Content starts

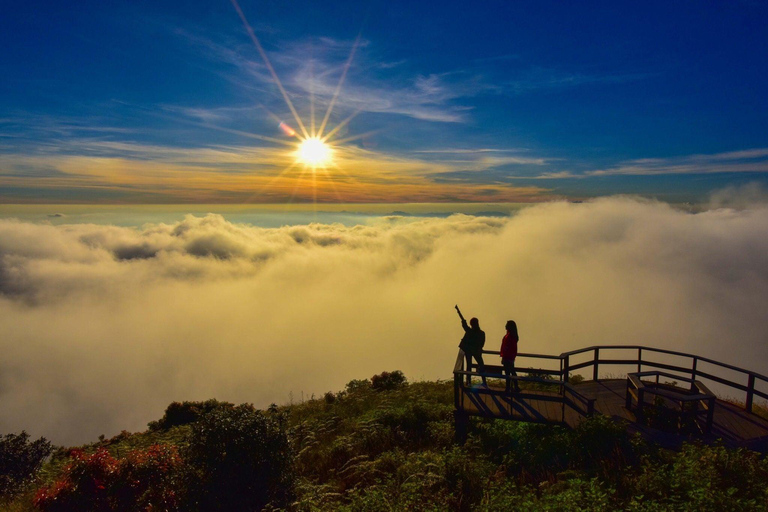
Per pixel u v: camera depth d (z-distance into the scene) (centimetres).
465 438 913
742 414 904
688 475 603
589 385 1095
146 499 661
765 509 499
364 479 796
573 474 695
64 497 643
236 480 654
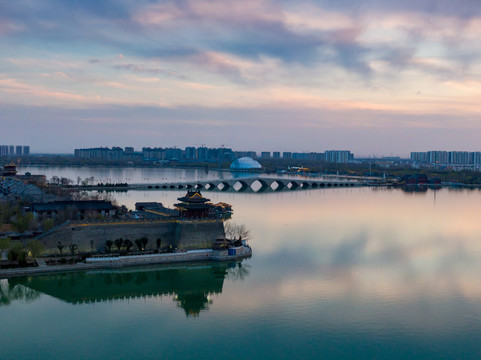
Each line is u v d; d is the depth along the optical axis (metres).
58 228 166.62
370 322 123.94
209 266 170.50
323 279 156.88
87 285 151.12
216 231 185.62
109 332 118.56
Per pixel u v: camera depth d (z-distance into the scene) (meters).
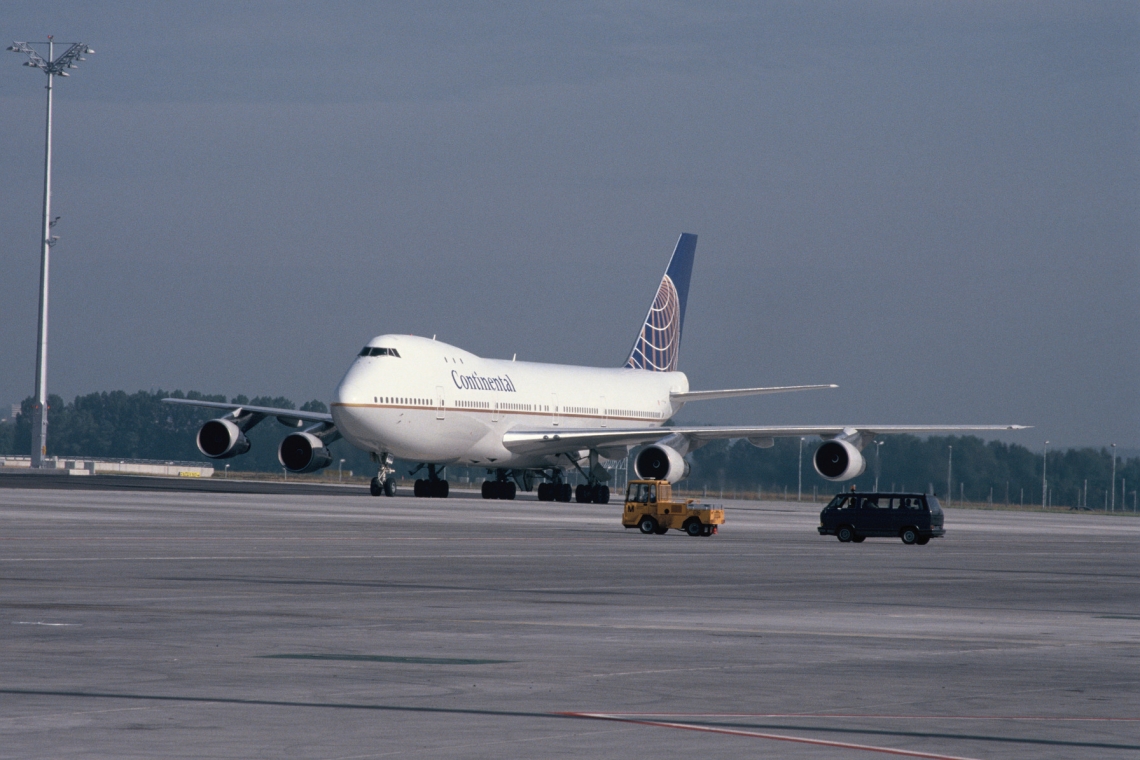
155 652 62.25
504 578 104.88
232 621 74.31
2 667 57.41
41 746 42.06
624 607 85.38
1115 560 153.25
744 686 55.53
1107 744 45.41
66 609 78.75
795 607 88.00
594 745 43.53
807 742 44.56
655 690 54.16
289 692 52.19
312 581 98.69
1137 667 63.47
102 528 154.75
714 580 108.19
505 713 48.69
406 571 109.19
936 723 48.28
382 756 41.47
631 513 181.25
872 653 66.25
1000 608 91.06
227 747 42.38
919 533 174.38
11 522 161.75
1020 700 53.53
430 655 62.66
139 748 42.00
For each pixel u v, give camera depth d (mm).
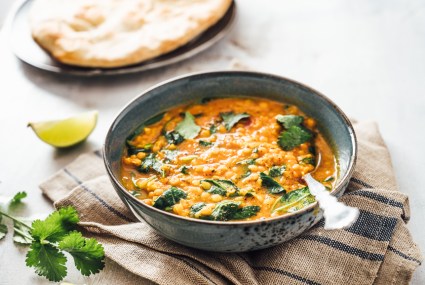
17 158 689
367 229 583
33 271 587
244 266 565
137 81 782
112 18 803
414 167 667
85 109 746
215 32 810
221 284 559
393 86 765
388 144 694
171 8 818
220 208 565
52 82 785
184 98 664
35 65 761
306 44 830
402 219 601
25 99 761
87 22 801
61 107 749
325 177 599
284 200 573
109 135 603
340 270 564
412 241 581
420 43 826
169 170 604
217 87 666
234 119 646
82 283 575
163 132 642
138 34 785
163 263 569
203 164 607
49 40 775
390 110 735
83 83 782
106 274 581
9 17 879
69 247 573
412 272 561
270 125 640
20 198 639
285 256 573
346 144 601
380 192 604
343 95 755
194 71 791
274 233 538
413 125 716
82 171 662
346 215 528
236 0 910
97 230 601
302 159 610
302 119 637
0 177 668
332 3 901
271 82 657
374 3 896
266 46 828
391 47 821
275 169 599
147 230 595
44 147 703
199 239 545
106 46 771
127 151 627
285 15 880
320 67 795
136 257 576
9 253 601
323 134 632
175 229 543
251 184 587
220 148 621
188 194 580
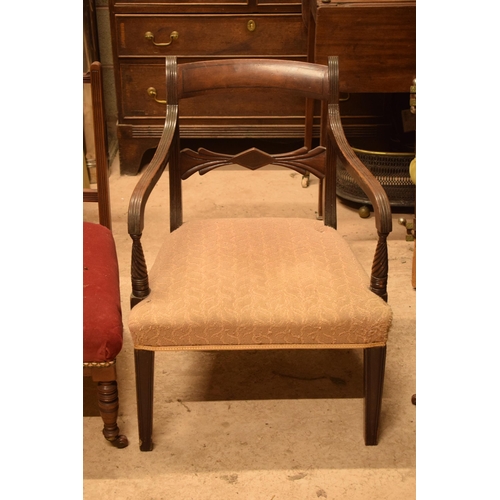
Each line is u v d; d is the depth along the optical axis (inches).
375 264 65.6
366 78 104.4
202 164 80.9
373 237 118.3
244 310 63.4
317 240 74.7
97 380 67.5
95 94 81.8
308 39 119.1
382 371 68.4
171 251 72.9
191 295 64.9
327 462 71.1
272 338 63.9
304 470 70.1
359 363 87.4
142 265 64.5
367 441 73.0
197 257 70.9
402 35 101.4
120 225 123.2
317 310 63.6
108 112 162.1
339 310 63.7
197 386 82.8
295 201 133.9
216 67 78.7
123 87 137.6
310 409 78.9
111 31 132.7
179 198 81.7
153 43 133.5
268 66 78.7
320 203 124.3
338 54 103.1
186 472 69.9
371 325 63.9
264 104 139.6
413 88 97.2
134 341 64.4
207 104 139.3
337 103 78.1
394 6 99.7
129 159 143.8
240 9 131.1
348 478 69.1
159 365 86.6
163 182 141.7
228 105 139.6
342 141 75.7
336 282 66.8
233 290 65.4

Content ends

Exercise
The answer must be the data above, repeated exactly, with no pictures.

Final answer
Per pixel u v: camera depth d (z-distance into the scene) (centimetres).
465 438 913
742 414 904
688 475 603
589 385 1095
146 499 661
765 509 499
364 479 796
573 474 695
64 497 643
236 480 654
Each line is u v d; d is the depth along the optical axis (metres).
58 228 166.62
370 322 123.94
209 266 170.50
323 279 156.88
87 285 151.12
216 231 185.62
109 332 118.56
Per pixel u v: camera depth d (z-distance into the scene) (meters).
155 652 62.25
504 578 104.88
232 621 74.31
2 667 57.41
41 746 42.06
624 607 85.38
1115 560 153.25
744 686 55.53
1107 744 45.41
66 609 78.75
795 607 88.00
594 745 43.53
807 742 44.56
655 690 54.16
289 692 52.19
312 581 98.69
1137 667 63.47
102 528 154.75
714 580 108.19
505 713 48.69
406 571 109.19
936 723 48.28
382 756 41.47
631 513 181.25
872 653 66.25
1000 608 91.06
227 747 42.38
919 533 174.38
11 522 161.75
1020 700 53.53
430 655 62.66
139 748 42.00
For each pixel u v, give camera depth d (mm).
17 158 689
367 229 583
33 271 587
244 266 565
137 81 782
112 18 803
414 167 667
85 109 746
215 32 810
221 284 559
393 86 765
388 144 694
171 8 818
220 208 565
52 82 785
184 98 664
35 65 761
306 44 830
402 219 601
25 99 761
87 22 801
61 107 749
325 177 599
284 200 573
109 135 603
340 270 564
412 241 581
420 43 826
169 170 604
217 87 666
234 119 646
82 283 575
163 132 642
138 34 785
163 263 569
203 164 607
49 40 775
390 110 735
83 83 782
106 274 581
9 17 879
69 247 573
412 272 561
270 125 640
20 198 639
285 256 573
346 144 601
380 192 604
343 95 755
194 71 791
274 233 538
413 125 716
82 171 662
346 215 528
236 0 910
97 230 601
302 159 610
302 119 637
0 177 668
332 3 901
271 82 657
374 3 896
266 46 828
391 47 821
275 169 599
147 230 595
44 147 703
199 239 545
106 46 771
127 151 627
285 15 880
320 67 795
136 257 576
9 253 601
323 134 632
175 229 543
251 184 587
220 148 621
188 194 580
Each line is u v d; d is the depth along the optical axis (inches).
375 264 65.6
366 78 104.4
202 164 80.9
373 237 118.3
244 310 63.4
317 240 74.7
97 380 67.5
95 94 81.8
308 39 119.1
382 371 68.4
171 251 72.9
191 295 64.9
327 462 71.1
272 338 63.9
304 470 70.1
359 363 87.4
142 265 64.5
367 441 73.0
197 257 70.9
402 35 101.4
120 225 123.2
317 310 63.6
108 112 162.1
339 310 63.7
197 386 82.8
295 201 133.9
216 67 78.7
123 87 137.6
310 409 78.9
111 31 132.7
179 198 81.7
153 43 133.5
268 66 78.7
320 203 124.3
338 54 103.1
186 472 69.9
371 325 63.9
264 104 139.6
413 88 97.2
134 341 64.4
207 104 139.3
337 103 78.1
394 6 99.7
129 159 143.8
240 9 131.1
348 478 69.1
159 365 86.6
163 182 141.7
228 105 139.6
342 141 75.7
336 282 66.8
233 290 65.4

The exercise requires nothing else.